The once splendid writing that characterizes the book series has gone downhill
since in eliminating “unnecessary” side plots from the narrative, the co-writers
must come up with new circumstances to lead to the same conclusion George R.R.
Martin intends for the novels. They know the end game, but not quite how to get
there, and the result is an uneven season that causes its characters to commit
massive acts of stupidity, just so the writers can maneuver them into position
for later events (or with one character, a tragic downfall).
Putting aside some of the “travel problems” (like how a raven could travel a
thousand miles overnight with news, and rescue arrives before dawn), the
characterization is horrible. The characters serve the plot, instead of the plot
moving around the characters, and most of the characters are emotionless. Bran,
Sansa, and Arya all share the same lack-of-feeling. Instead, the series
distracts us with moments we have waited for, for a long time: dragon
destruction, an army of the dead, a betrayal and execution at Winterfell, and
one character having enough of another’s erratic, selfish, insecure behavior.

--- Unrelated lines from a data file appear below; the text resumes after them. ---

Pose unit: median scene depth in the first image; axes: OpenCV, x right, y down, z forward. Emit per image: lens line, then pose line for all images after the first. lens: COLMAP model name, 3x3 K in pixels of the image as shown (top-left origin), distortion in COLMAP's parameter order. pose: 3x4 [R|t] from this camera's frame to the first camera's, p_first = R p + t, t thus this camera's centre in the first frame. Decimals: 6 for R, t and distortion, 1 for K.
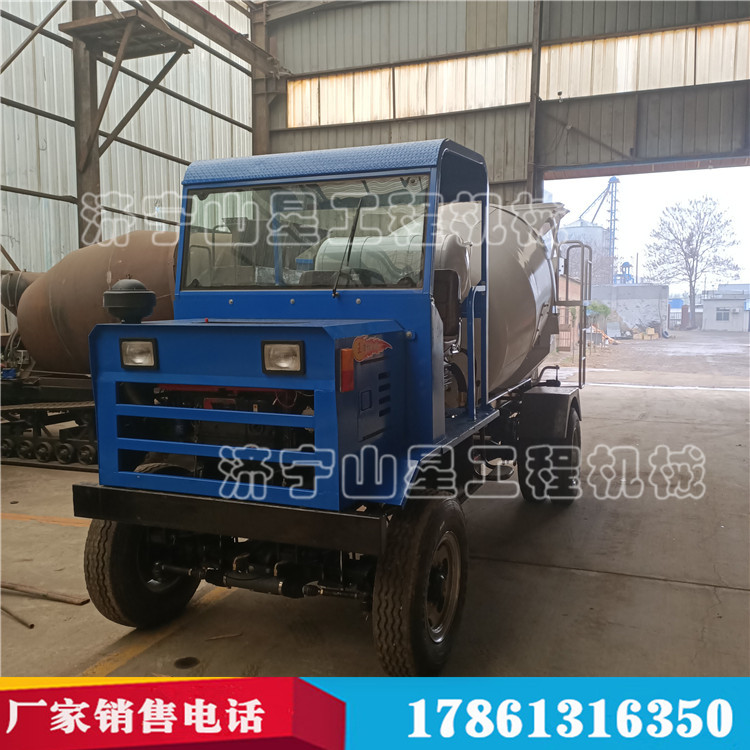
lens RADIAL K [[735.7, 0, 375.0], [0, 735.7, 375.0], [0, 0, 1]] dist [0.106879, -0.144701]
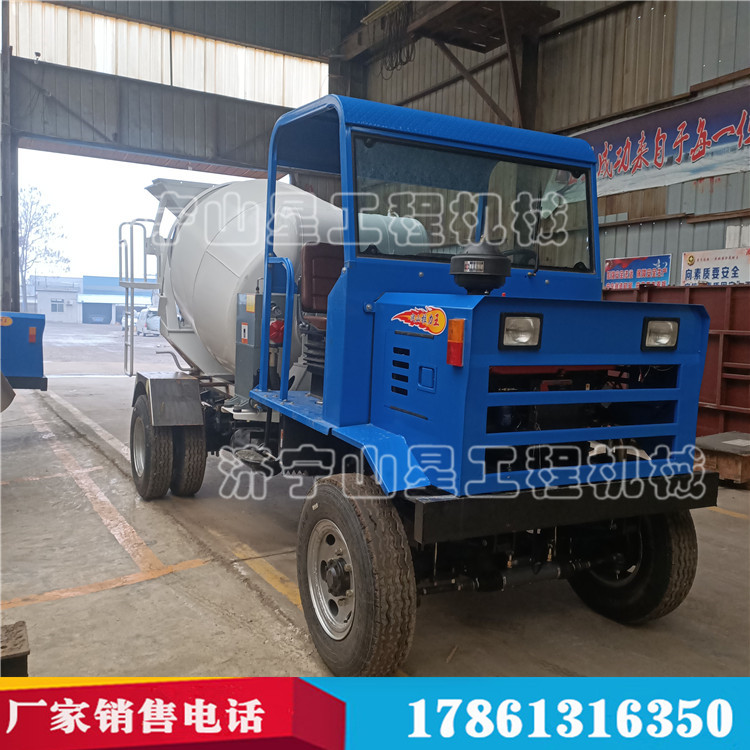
lens RADIAL K [[735.7, 0, 375.0], [0, 735.7, 375.0], [0, 0, 1]] dist [0.106879, -0.144701]
pose [[0.633010, -0.043827, 0.772902, -0.210750], [0.035112, 0.998994, 0.027890, -0.001619], [-0.773347, 0.009483, 0.633912, 0.115921]]
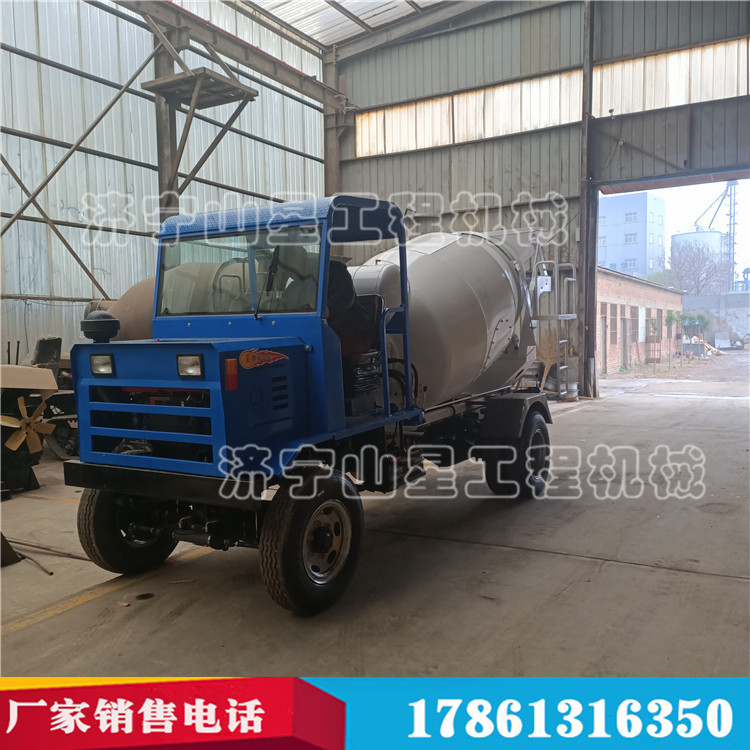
lens RADIAL K [[735.7, 0, 375.0], [0, 735.7, 375.0], [0, 0, 1]] dist [0.106879, -0.144701]
pose [[0.988910, -0.010662, -0.148131, 0.074775], [0.007623, 0.999749, -0.021070, 0.004472], [0.148318, 0.019707, 0.988743, -0.055323]]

There’s no real room to breathe in some scenes, where others you wonder… why
they are there; is a conversation about a “cock-less army” a good use of two
minutes in a season finale? Is that what serves as character development now?
But still, it is entertaining. Had this series started out this way, the
expectations would be lower, we would not have earlier seasons’ stability to
fall back on for comparison, and it might impress me more, but the pacing is
off. And apart from Jon Snow, and
occasionally, Jaime and Tyrion, no one has a moral spine anymore.
The costuming and set design continue to be incredible, and the stand-out scenes
involve the dragons and battles spread across the season;
the threat in the north beyond the wall is terrifying, and even though
most of the plot twists you can see coming, somehow most of them hold your
interest. The acting ranges from excellent (Gillen in his final scene) to tepid
(Jon and Dany have no chemistry) and the score is gorgeous. They dialed the
sexual content back this season because there’s no time to mess around.
I ended the season on mixed feelings, which included disappointment. I felt the
script did not treat several characters with respect while others can do no
wrong in the writer’s eyes; the tendency the series has to invite us to cheer on
brutality disturbs me, but what also troubles me is the co-writers’ clear
inability to understand the source material, or what motivates any of Martin’s
characters, so they use and twist them for their own purposes. It seems
disrespectful to an author who has generated one of the most popular, powerful
series of all time.
Sexual Content:
Two graphic sex scenes (nudity, kissing, implied oral
sex); implied sex between siblings; an aunt and nephew
sleep together (they don't know they're related). Some
nudity (backside), innuendo, references to whores; a man
asks how he should treat a woman and if she likes a
finger up her bum. Implied threat of rape to female
prisoners.
Language:
For some characters, 'f--k' is every other word, along
with 'c--t.' Other profanities, obscenities, and crude
references to body parts (p---k, d---k, c---k, etc).
Violence:
Tons of brutal warfare, executions, and gore. Dragons
lay waste to entire armies and burn men alive in
numerous scenes. Men are poisoned, stabbed, have arms
and legs cut off, and are slit across the throat. Horses
fall in warfare, sometimes having their legs cut out
from beneath them. Much violence in a battle setting
toward women (women are gutted, strangled, and stabbed).
One main character cuts another's throat, and he gushes
blood, chokes on his own blood, and dies on the floor.
Other:
Incest. Bran has 'visions' of the past, present, and
future as a mystical entity known as the Three Eyed
Raven; he 'wargs' into animals to see what they see.